论文标题
当赫斯特还不够的时候:通过分布模型改善从语料库的高呼气检测
When Hearst Is not Enough: Improving Hypernymy Detection from Corpus with Distributional Models
论文作者
论文摘要
我们解决了超Nymy检测,即在大型文本语料库的帮助下,单词(x,y)之间是否存在IS-A关系。大多数常规的此任务方法已被分类为基于模式的或分布。最近的研究表明,如果提取和喂食大规模的赫斯特对,则基于模式的研究是优越的,而看不见的(x,y)对的稀疏性会缓解。但是,在某些特定的稀疏案例中,它们变得无效,其中X或Y不参与任何模式。本文首次量化了这些特定情况的不可忽略的存在。我们还证明,在这种情况下,分布方法是弥补基于模式的方法的理想选择。我们设计了一个互补的框架,在该框架下,基于模式的和分布模型在每个人都喜欢的情况下无缝协作。在几个基准数据集上,我们的框架可以取得了竞争性的改进,案例研究表明了其更好的解释性。

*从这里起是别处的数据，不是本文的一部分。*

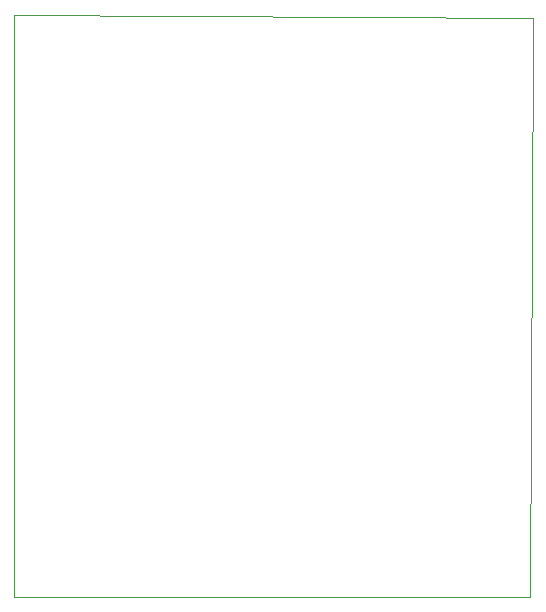
<source format=gbr>
%TF.GenerationSoftware,KiCad,Pcbnew,(6.0.0-0)*%
%TF.CreationDate,2022-05-05T17:05:30-04:00*%
%TF.ProjectId,networking,6e657477-6f72-46b6-996e-672e6b696361,rev?*%
%TF.SameCoordinates,Original*%
%TF.FileFunction,Profile,NP*%
%FSLAX46Y46*%
G04 Gerber Fmt 4.6, Leading zero omitted, Abs format (unit mm)*
G04 Created by KiCad (PCBNEW (6.0.0-0)) date 2022-05-05 17:05:30*
%MOMM*%
%LPD*%
G01*
G04 APERTURE LIST*
%TA.AperFunction,Profile*%
%ADD10C,0.100000*%
%TD*%
G04 APERTURE END LIST*
D10*
X175514000Y-112522000D02*
X175514000Y-115062000D01*
X131572000Y-112268000D02*
X175514000Y-112522000D01*
X131572000Y-161544000D02*
X131572000Y-112268000D01*
X175260000Y-161544000D02*
X131572000Y-161544000D01*
X175514000Y-114300000D02*
X175260000Y-161544000D01*
M02*

</source>
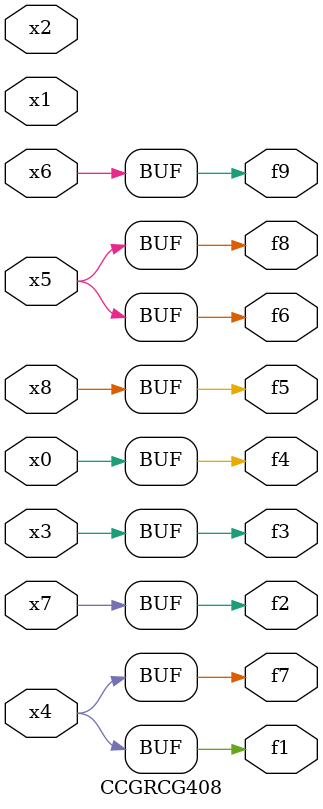
<source format=v>
module CCGRCG408(
	input x0, x1, x2, x3, x4, x5, x6, x7, x8,
	output f1, f2, f3, f4, f5, f6, f7, f8, f9
);
	assign f1 = x4;
	assign f2 = x7;
	assign f3 = x3;
	assign f4 = x0;
	assign f5 = x8;
	assign f6 = x5;
	assign f7 = x4;
	assign f8 = x5;
	assign f9 = x6;
endmodule

</source>
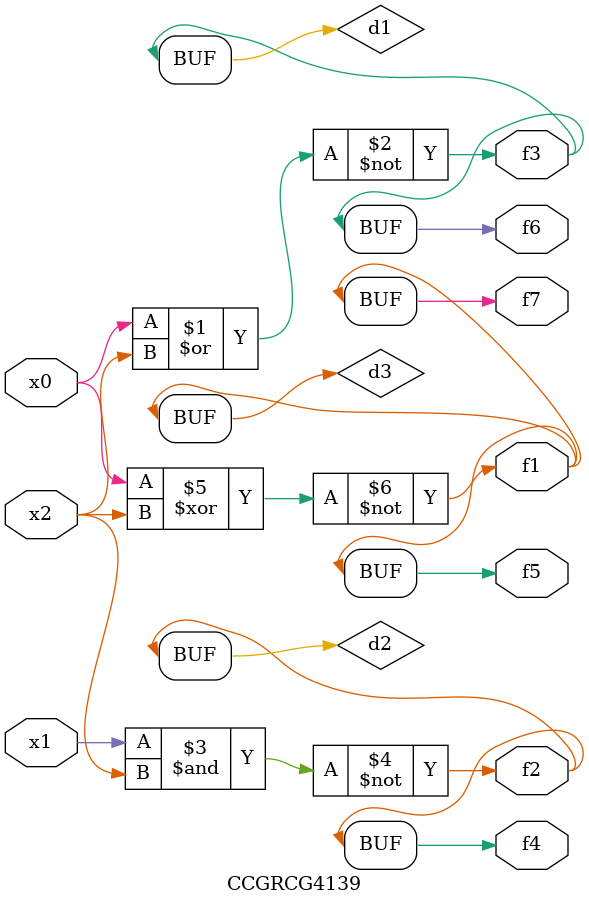
<source format=v>
module CCGRCG4139(
	input x0, x1, x2,
	output f1, f2, f3, f4, f5, f6, f7
);

	wire d1, d2, d3;

	nor (d1, x0, x2);
	nand (d2, x1, x2);
	xnor (d3, x0, x2);
	assign f1 = d3;
	assign f2 = d2;
	assign f3 = d1;
	assign f4 = d2;
	assign f5 = d3;
	assign f6 = d1;
	assign f7 = d3;
endmodule

</source>
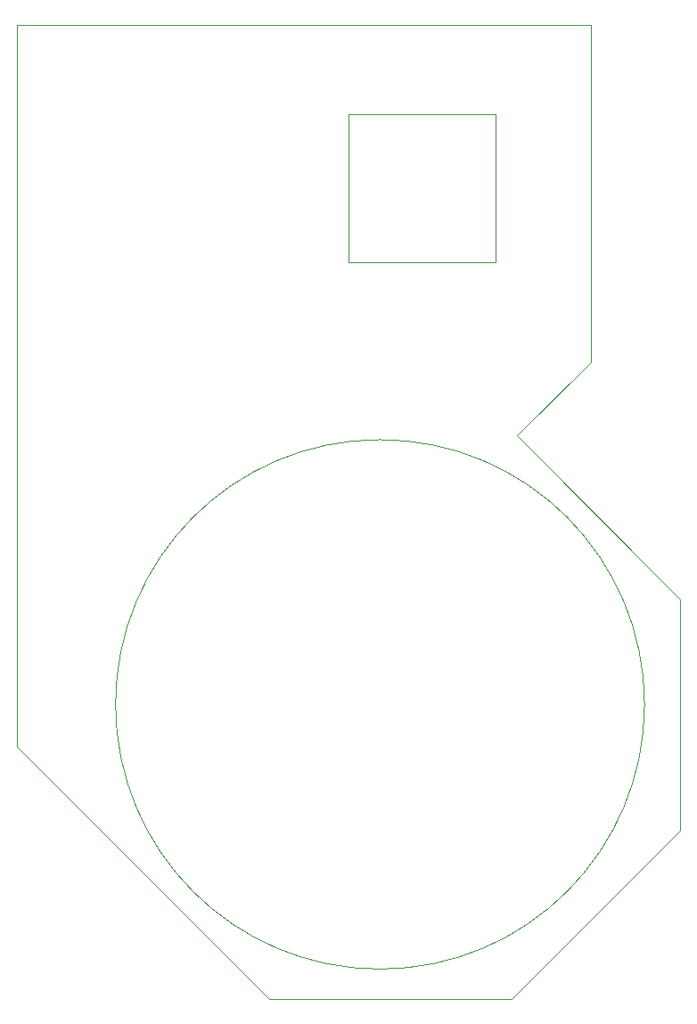
<source format=gbr>
%TF.GenerationSoftware,KiCad,Pcbnew,8.0.7*%
%TF.CreationDate,2025-01-02T13:55:23-06:00*%
%TF.ProjectId,fuckball-top,6675636b-6261-46c6-9c2d-746f702e6b69,rev?*%
%TF.SameCoordinates,Original*%
%TF.FileFunction,Profile,NP*%
%FSLAX46Y46*%
G04 Gerber Fmt 4.6, Leading zero omitted, Abs format (unit mm)*
G04 Created by KiCad (PCBNEW 8.0.7) date 2025-01-02 13:55:23*
%MOMM*%
%LPD*%
G01*
G04 APERTURE LIST*
%TA.AperFunction,Profile*%
%ADD10C,0.050000*%
%TD*%
G04 APERTURE END LIST*
D10*
X192000000Y-45500000D02*
X206000000Y-45500000D01*
X206000000Y-59500000D01*
X192000000Y-59500000D01*
X192000000Y-45500000D01*
X215000000Y-69000000D02*
X208000000Y-76000000D01*
X223500000Y-91500000D01*
X223500000Y-113500000D01*
X207500000Y-129500000D01*
X184500000Y-129500000D01*
X160500000Y-105500000D01*
X160500000Y-37000000D01*
X215000000Y-37000000D01*
X215000000Y-69000000D01*
X220124689Y-101500000D02*
G75*
G02*
X169875311Y-101500000I-25124689J0D01*
G01*
X169875311Y-101500000D02*
G75*
G02*
X220124689Y-101500000I25124689J0D01*
G01*
M02*

</source>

We address hypernymy detection, i.e., whether an is-a relationship exists between words (x, y), with the help of large textual corpora. Most conventional approaches to this task have been categorized to be either pattern-based or distributional. Recent studies suggest that pattern-based ones are superior, if large-scale Hearst pairs are extracted and fed, with the sparsity of unseen (x, y) pairs relieved. However, they become invalid in some specific sparsity cases, where x or y is not involved in any pattern. For the first time, this paper quantifies the non-negligible existence of those specific cases. We also demonstrate that distributional methods are ideal to make up for pattern-based ones in such cases. We devise a complementary framework, under which a pattern-based and a distributional model collaborate seamlessly in cases which they each prefer. On several benchmark datasets, our framework achieves competitive improvements and the case study shows its better interpretability.